- Tarea asignada: Muestra cada línea de los registros en la que aparezca la cadena "Провод", teniendo en cuenta la distinción entre mayúsculas y minúsculas.

[Registros contenidos en un conjunto de datos]

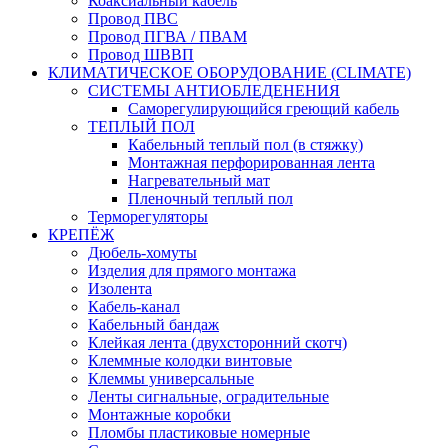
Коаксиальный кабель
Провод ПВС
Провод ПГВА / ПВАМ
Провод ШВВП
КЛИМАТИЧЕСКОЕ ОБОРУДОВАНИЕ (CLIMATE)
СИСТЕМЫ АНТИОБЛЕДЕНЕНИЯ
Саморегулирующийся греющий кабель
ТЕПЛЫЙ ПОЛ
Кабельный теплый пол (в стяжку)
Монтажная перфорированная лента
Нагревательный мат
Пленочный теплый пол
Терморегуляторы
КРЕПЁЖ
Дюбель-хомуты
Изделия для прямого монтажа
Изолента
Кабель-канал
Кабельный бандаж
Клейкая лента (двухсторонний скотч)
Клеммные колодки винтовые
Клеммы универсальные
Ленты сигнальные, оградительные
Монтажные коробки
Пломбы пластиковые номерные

==

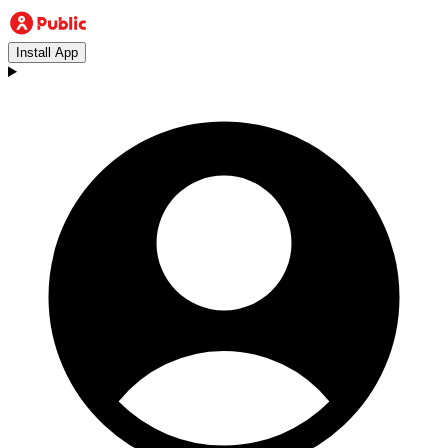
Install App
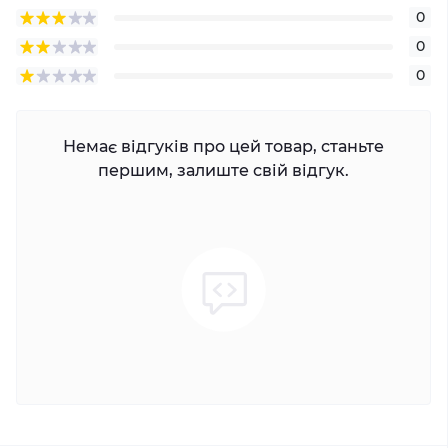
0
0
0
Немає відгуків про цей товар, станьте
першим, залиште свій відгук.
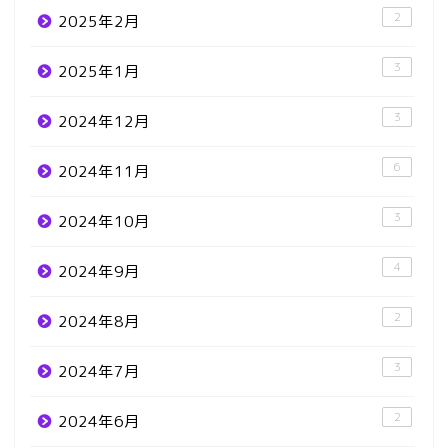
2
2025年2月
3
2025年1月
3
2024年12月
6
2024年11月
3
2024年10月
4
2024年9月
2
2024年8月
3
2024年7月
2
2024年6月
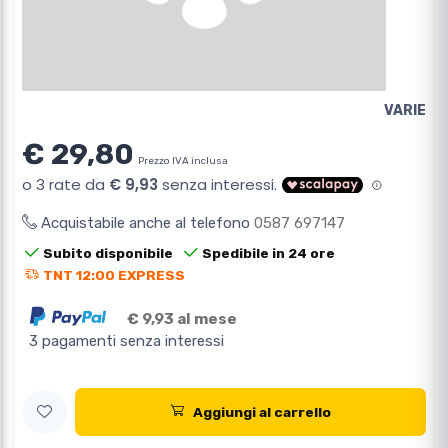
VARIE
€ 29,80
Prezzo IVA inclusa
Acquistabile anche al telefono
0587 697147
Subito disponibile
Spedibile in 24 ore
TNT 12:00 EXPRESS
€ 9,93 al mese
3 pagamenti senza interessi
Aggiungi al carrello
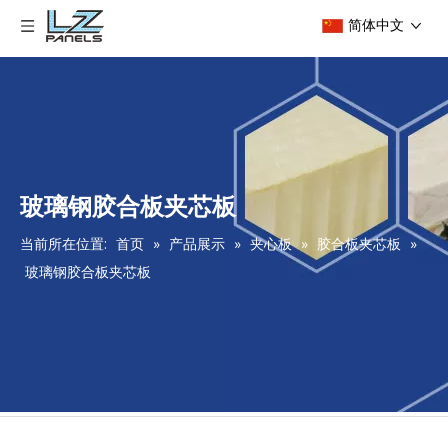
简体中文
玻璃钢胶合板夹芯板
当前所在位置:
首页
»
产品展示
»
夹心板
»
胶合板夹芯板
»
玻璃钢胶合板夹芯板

- Respuesta:
Провод ПВС
Провод ПГВА / ПВАМ
Провод ШВВП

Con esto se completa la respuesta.